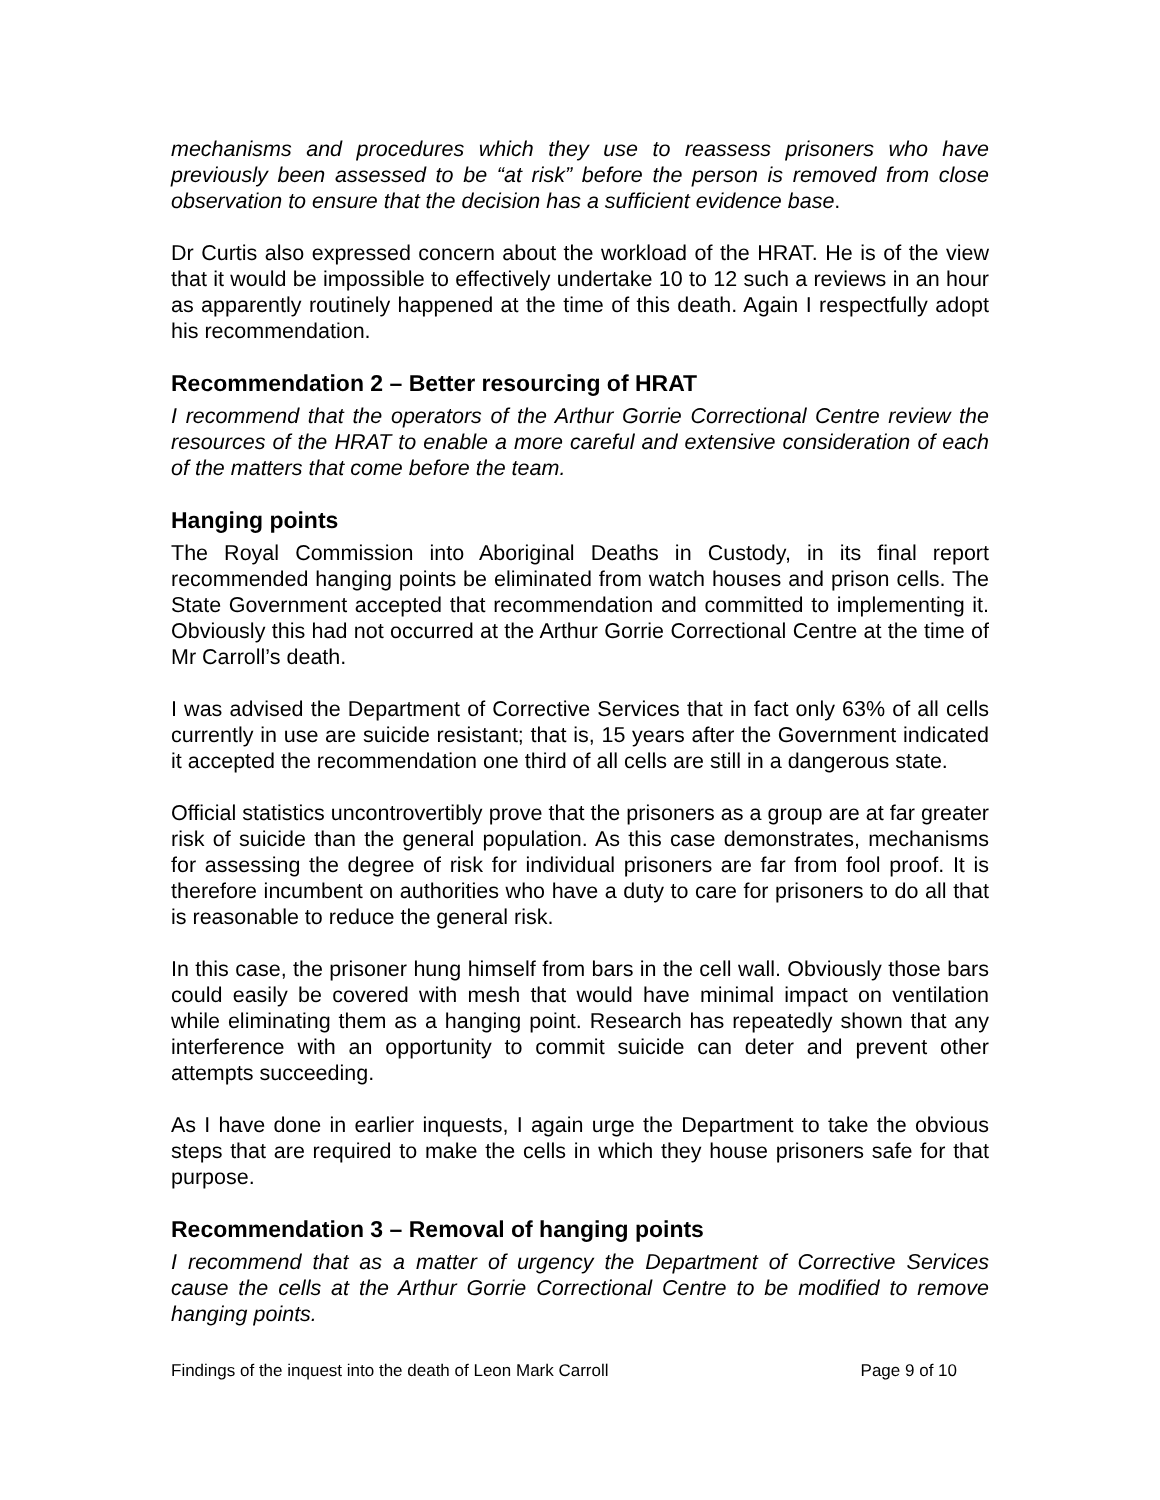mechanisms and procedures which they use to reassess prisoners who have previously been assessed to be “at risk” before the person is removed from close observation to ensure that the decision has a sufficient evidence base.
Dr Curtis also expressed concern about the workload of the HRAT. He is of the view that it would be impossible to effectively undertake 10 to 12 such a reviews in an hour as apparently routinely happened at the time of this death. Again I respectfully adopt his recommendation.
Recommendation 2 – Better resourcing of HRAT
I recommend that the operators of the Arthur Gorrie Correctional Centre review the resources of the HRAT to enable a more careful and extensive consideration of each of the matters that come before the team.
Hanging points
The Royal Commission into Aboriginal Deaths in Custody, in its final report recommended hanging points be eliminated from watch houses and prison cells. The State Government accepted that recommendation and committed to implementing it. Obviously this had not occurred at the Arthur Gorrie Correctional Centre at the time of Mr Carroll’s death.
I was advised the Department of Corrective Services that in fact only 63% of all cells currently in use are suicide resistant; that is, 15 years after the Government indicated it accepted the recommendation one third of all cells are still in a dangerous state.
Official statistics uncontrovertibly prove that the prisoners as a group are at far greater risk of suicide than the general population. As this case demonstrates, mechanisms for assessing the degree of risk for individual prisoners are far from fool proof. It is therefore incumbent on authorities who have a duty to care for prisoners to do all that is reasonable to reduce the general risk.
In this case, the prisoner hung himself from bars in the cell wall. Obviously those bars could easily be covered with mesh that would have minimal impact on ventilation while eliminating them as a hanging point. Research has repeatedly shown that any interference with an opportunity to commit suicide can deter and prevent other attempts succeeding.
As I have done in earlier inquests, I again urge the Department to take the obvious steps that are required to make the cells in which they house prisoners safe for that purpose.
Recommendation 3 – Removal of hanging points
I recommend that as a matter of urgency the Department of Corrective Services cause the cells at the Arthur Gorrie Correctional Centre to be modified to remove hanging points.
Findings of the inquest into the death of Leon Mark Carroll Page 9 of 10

# [Aim of the task]
What is needed is an exact output of the records above, with every picture left out.

# [Answer to the problem]
mechanisms and procedures which they use to reassess prisoners who have previously been assessed to be “at risk” before the person is removed from close observation to ensure that the decision has a sufficient evidence base.
Dr Curtis also expressed concern about the workload of the HRAT. He is of the view that it would be impossible to effectively undertake 10 to 12 such a reviews in an hour as apparently routinely happened at the time of this death. Again I respectfully adopt his recommendation.
Recommendation 2 – Better resourcing of HRAT
I recommend that the operators of the Arthur Gorrie Correctional Centre review the resources of the HRAT to enable a more careful and extensive consideration of each of the matters that come before the team.
Hanging points
The Royal Commission into Aboriginal Deaths in Custody, in its final report recommended hanging points be eliminated from watch houses and prison cells. The State Government accepted that recommendation and committed to implementing it. Obviously this had not occurred at the Arthur Gorrie Correctional Centre at the time of Mr Carroll’s death.
I was advised the Department of Corrective Services that in fact only 63% of all cells currently in use are suicide resistant; that is, 15 years after the Government indicated it accepted the recommendation one third of all cells are still in a dangerous state.
Official statistics uncontrovertibly prove that the prisoners as a group are at far greater risk of suicide than the general population. As this case demonstrates, mechanisms for assessing the degree of risk for individual prisoners are far from fool proof. It is therefore incumbent on authorities who have a duty to care for prisoners to do all that is reasonable to reduce the general risk.
In this case, the prisoner hung himself from bars in the cell wall. Obviously those bars could easily be covered with mesh that would have minimal impact on ventilation while eliminating them as a hanging point. Research has repeatedly shown that any interference with an opportunity to commit suicide can deter and prevent other attempts succeeding.
As I have done in earlier inquests, I again urge the Department to take the obvious steps that are required to make the cells in which they house prisoners safe for that purpose.
Recommendation 3 – Removal of hanging points
I recommend that as a matter of urgency the Department of Corrective Services cause the cells at the Arthur Gorrie Correctional Centre to be modified to remove hanging points.
Findings of the inquest into the death of Leon Mark Carroll Page 9 of 10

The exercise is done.